AP Change 2

We could say a lot about the move to ACTFL’s Three Modes of Communication by the College Board AP Exams. Indeed, we have already done so, in a discussion that has lasted since May, 2011 when Robert first brought it up. The intensity of the discussion over the ensuing months revealed that many of us who were thinking, had been thinking, along the same lines. To read some of those discussions, click on the “assessment” categories to the right of this page, especially “assessment/Robert Harrell”.

Then, I’m not sure how, this month, we ended up with an actual assessment tool that allows us to tie our objectives and assessments to our students’ habits of learning. The words in italics there was an actual sentence written up by Annemarie when she came from Maine for the Odyssey/TPRS training when Jason was here. It came from a comment she posted on this site.

The actual assessment document does not include a rubric, since all of us are tied to different grading systems, but the document provides the wind power  to make our own indivdual rubrics fly. The document revealed, finally, the importance of the metacognition piece that has been sadly missing from our students’ daily palate of things to do in our classrooms for decades if not centuries.

We don’t even have a name for this instrument, but, for now, I am calling it the Metacog Railway that goes up Taxonomy Mountain at the end of each class and that will definitely be in the form of a big poster to invite introspection by the kids about how they are learning and what behaviors they are manifesting in our classes, which alone brings about the self reflection necessary to make comprehensible input work in our classes.

Now, there is going to be a lot of hot air about this AP change to the three modes and the metacognitive piece among our colleagues who still teach the old way. Michele’s comment about her furious Russian colleage is just the beginning. It will be a strong defensive reaction born of a deep realization that everything those teachers have ever done in their classrooms is fundamentally wrong.

It will finally reveal the truth that grammar/trasnslation book/computer based methods have unnecessarily shamed hundreds of thousands of students who, had they been given the right environment, could have easily learned a language in spite of the protestations and cutting remarks of their teachers.

We must note that such teachers never seemed to be able to create a defined articulation path from 7th to 12th grade. this always seemed to be an accident involving the personal teaching preferences of individual teachers, but in reality there was no defined articulation path because there was no truth of pedagogy there.
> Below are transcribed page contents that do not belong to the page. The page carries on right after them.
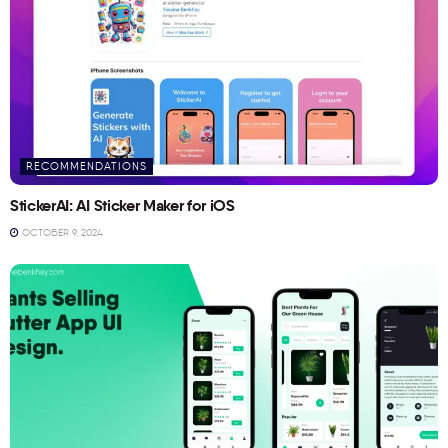
RECOMMENDATIONS
StickerAI: AI Sticker Maker for iOS
OCTOBER 9, 2024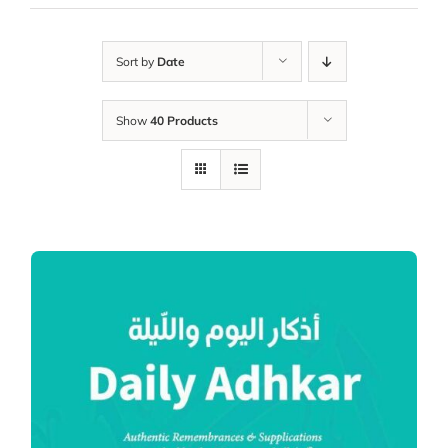
Sort by
Date
Show
40 Products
Now a truthful path as been found, one that is  based on the way people actually learn languages.

The truth wil finally come out that the only reason that those teachers were able to get away with what they were doing, which most of them labeled as an “eclectic” approach, was that the smart kids in the room made them look like they were doing good teaching, which they were not.

Take away those smart kids, that 4% of their student populations, and suddenly no students in their schools pass the AP Exam – it all becomes a joke – and immediately they are emporors and emporesses sans clothes. Many jobs will be lost.
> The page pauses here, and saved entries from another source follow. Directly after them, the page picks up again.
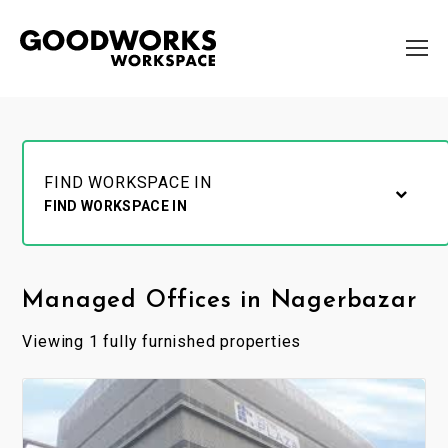
FIND WORKSPACE IN
FIND WORKSPACE IN
Managed Offices in Nagerbazar
Viewing 1 fully furnished properties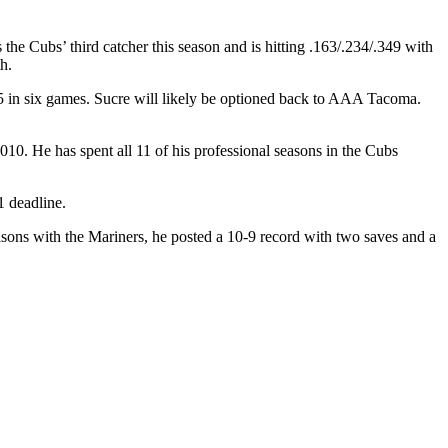
s the Cubs’ third catcher this season and is hitting .163/.234/.349 with
h.
15 in six games. Sucre will likely be optioned back to AAA Tacoma.
10. He has spent all 11 of his professional seasons in the Cubs
1 deadline.
ons with the Mariners, he posted a 10-9 record with two saves and a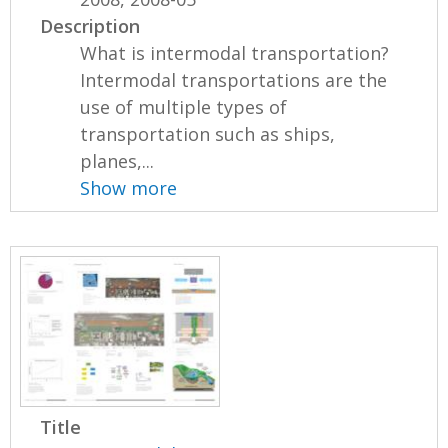
Description
What is intermodal transportation?
Intermodal transportations are the
use of multiple types of
transportation such as ships,
planes,...
Show more
Title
We must stay conscious of what is really happening here. It is the end of one way of doing things on the AP and the beginning of a new way. A deep and dramatic paradigm shift that has been decades in coming, since 1963 (see the category by that name for more information), has finally reached its tipping point.
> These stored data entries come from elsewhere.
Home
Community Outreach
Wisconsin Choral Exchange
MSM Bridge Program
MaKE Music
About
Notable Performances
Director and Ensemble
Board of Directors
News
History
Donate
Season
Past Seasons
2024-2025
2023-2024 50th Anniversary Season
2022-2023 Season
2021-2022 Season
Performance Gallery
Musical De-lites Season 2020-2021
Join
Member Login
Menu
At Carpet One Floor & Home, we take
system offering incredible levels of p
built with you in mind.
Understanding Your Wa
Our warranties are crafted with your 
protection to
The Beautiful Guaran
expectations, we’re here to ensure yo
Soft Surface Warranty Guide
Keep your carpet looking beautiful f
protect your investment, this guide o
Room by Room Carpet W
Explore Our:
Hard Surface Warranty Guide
So I want to say here again that the eclectic approach to the teaching of foreign languages is officially dead. But the problem is that, for some years into the future, this fact will be distorted and strong reactive attempts to justify all sorts of pointless activities that mix English with the TL will be made as frantic traditional teachers stubbornly cling to the only way they know how to teach, which largely shames most kids into thinking that they are stupid when it comes to learning a language.

Therefore, we need to be aware and ready to always return the discussion about the change in the AP exams to the facts: foreign language students need to hear the language and read it first for a few years before outputting it in the form of writing and speaking. (Krashen said to our group in my classroom a few weeks ago that he thinks that the ENTIRE FIRST YEAR should be nothing but listening).

We need to absolutely remember what is going on here.